Swap "chart" for "graph" in the material below, leaving everything else unchanged. Omit the pictures from your version.

Data visualization images
================================

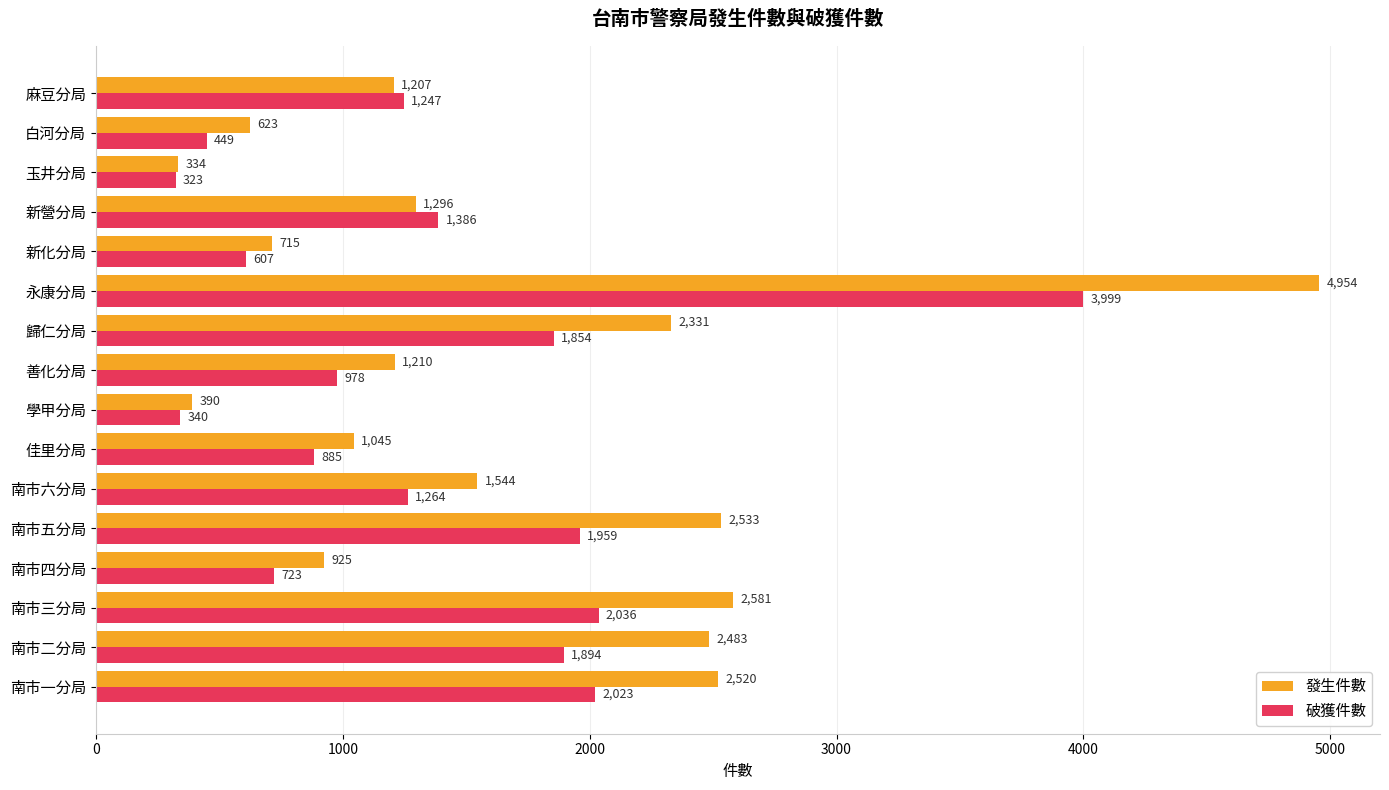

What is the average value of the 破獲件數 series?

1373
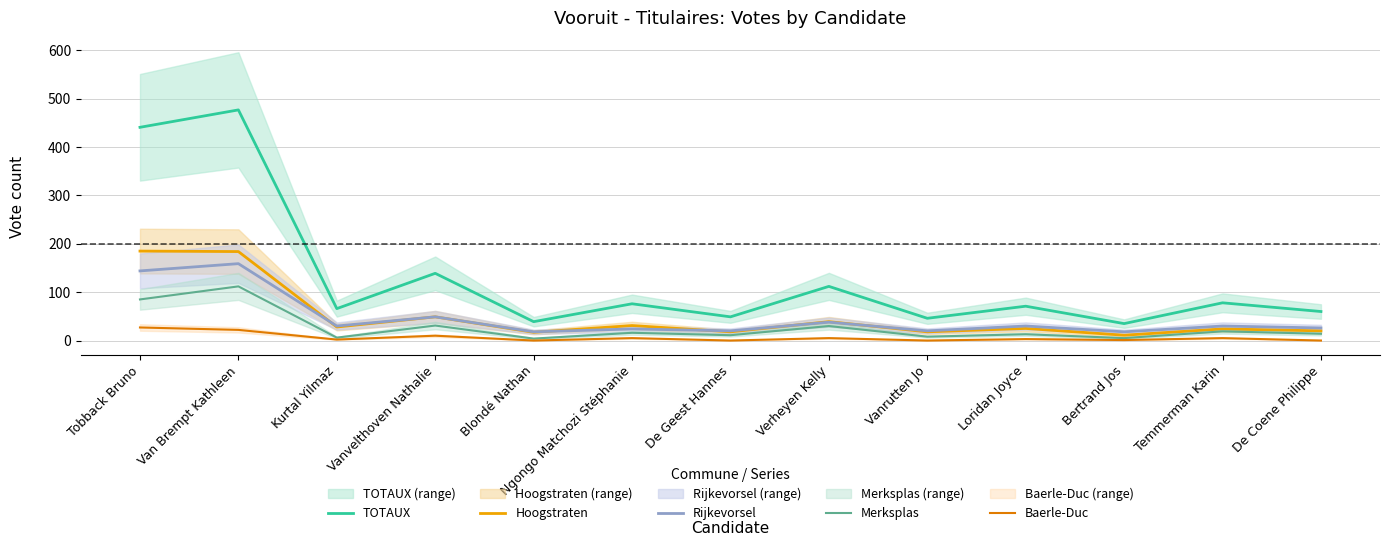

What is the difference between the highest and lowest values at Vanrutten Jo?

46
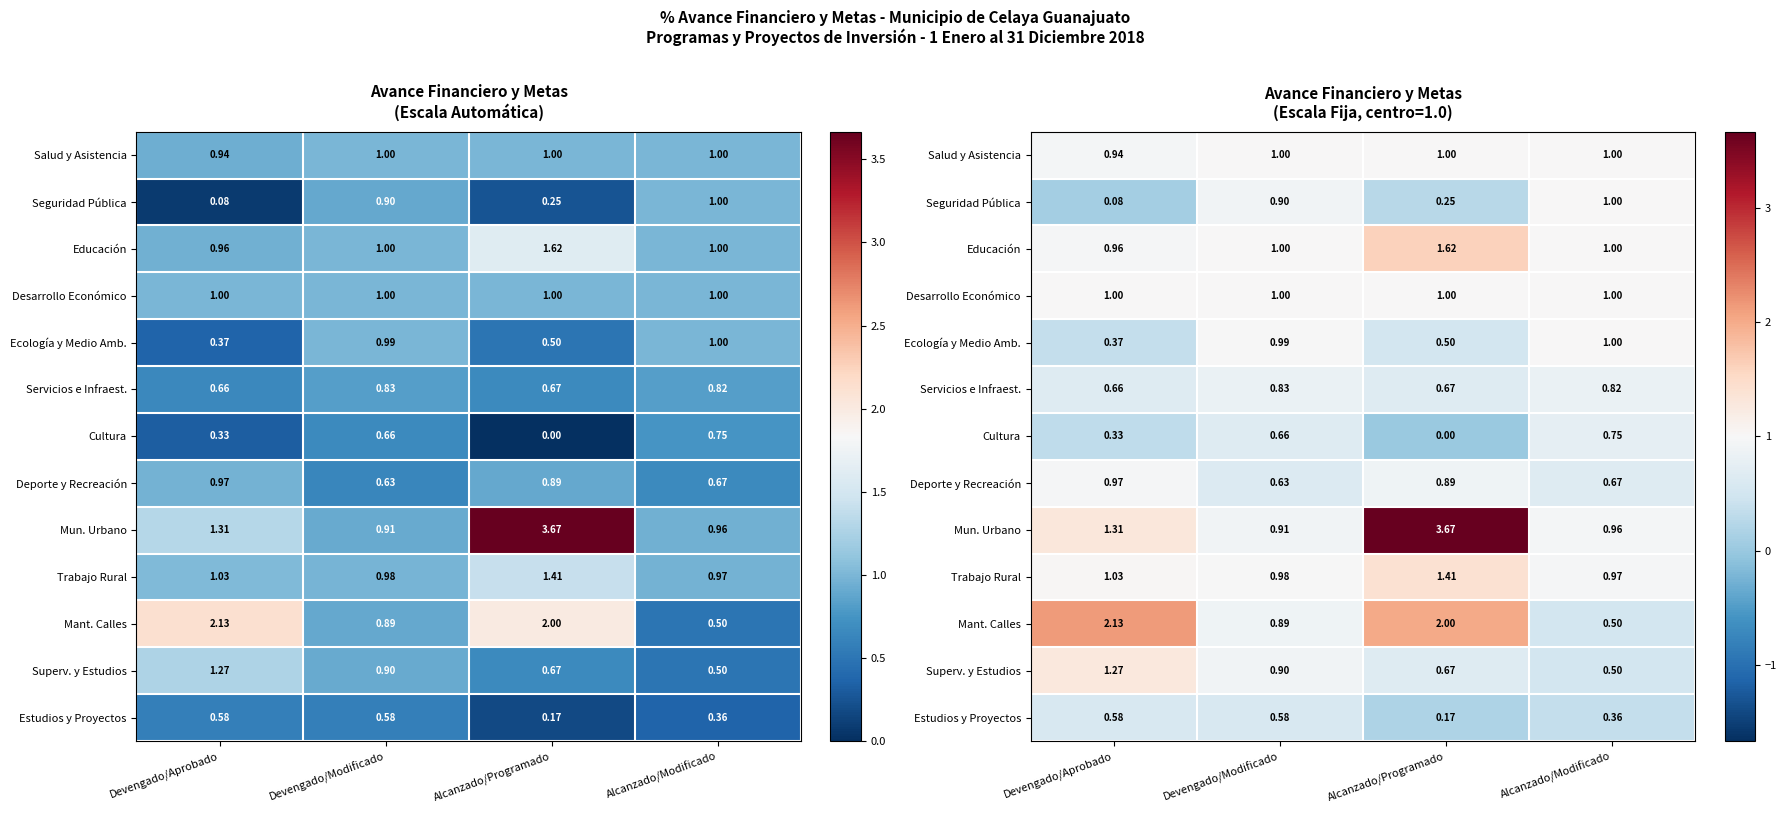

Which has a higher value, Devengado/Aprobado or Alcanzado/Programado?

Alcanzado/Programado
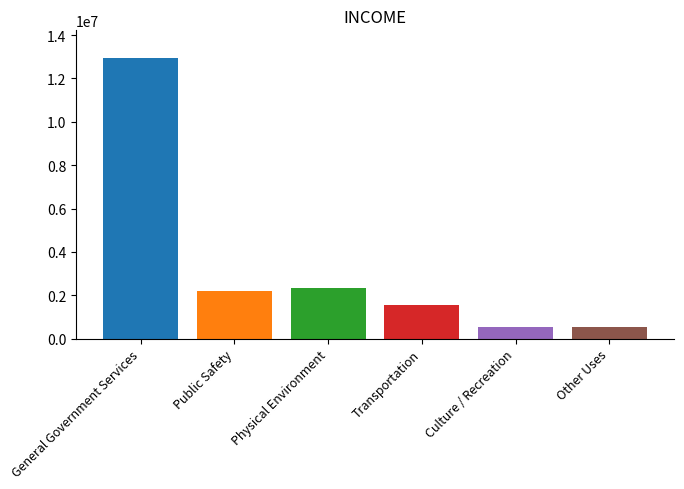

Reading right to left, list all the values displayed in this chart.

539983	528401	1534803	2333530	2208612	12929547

================================

* Exercise output *
What is the average value of the 破獲件數 series?

1373

What is the difference between the highest and lowest values at Vanrutten Jo?

46

Which has a higher value, Devengado/Aprobado or Alcanzado/Programado?

Alcanzado/Programado

Reading right to left, list all the values displayed in this graph.

539983	528401	1534803	2333530	2208612	12929547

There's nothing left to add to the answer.